There is no real reason why anonymity is not glamorous. This post is not to quote how many people have roamed under the magical invisible cloak but on how so low standards our integrity has gone.
There are many reasons why this blog does not see regular posts and one of it is certainly the fear of being identified with the personal posts that go up here. I have had random ( really, random) people come and ask me about things I wrote. Now, I am not even a famous or a good one. Yet, this happens! And trust me, being a single girl in a lonely city comes with its own set of rules and issues. And one of it, is the trouble with how easily people use anonymity.

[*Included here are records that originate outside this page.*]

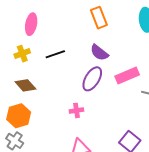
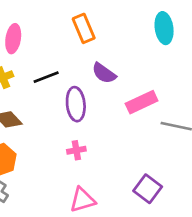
orange rectangle: (99, 18) -> (84, 28), moved
purple ellipse: (92, 79) -> (76, 104), moved, turned -35

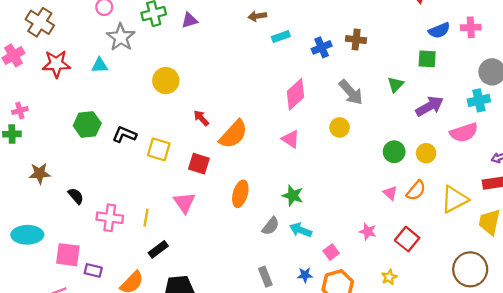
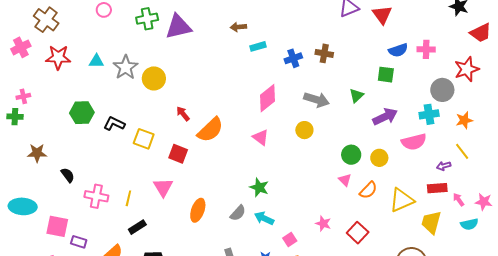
purple triangle: (190, 20) -> (178, 27), size x1.8
gray star: (121, 37) -> (126, 67), moved
gray arrow: (351, 92) -> (317, 100), turned -35
pink triangle: (390, 193) -> (345, 180), moved
orange ellipse: (240, 194) -> (198, 210), moved

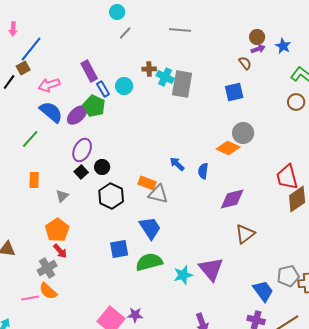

From crazy mails, to stupid comments and now - recently, a msg on FB, all has occured here. It is seriously sick, to see a message from a fake profile chiding a post I wrote more than a year back. The message went on to say, that my new haircut does not suit me. :(
And then there are anon people who seem to have an air over them. I do not understand what exactly is there to be proud about being unable to show an identity, esp on comments. It is an entirely different case with anonymous/partial anonymous bloggers. It is kind of sensible, esp if you are going to use a blog to vent out all kinds of emotions. I am not denying it is not exciting. A secret : I did try anonymity, and realized I was only pouring crazy mood swings down there. Then, I suspended the blog. Even now, I feel I should write down anonymously somewhere and store it for my own eyes.
It does cause me to worry, only a bit. Should just push it off, along with a million other things in my head now.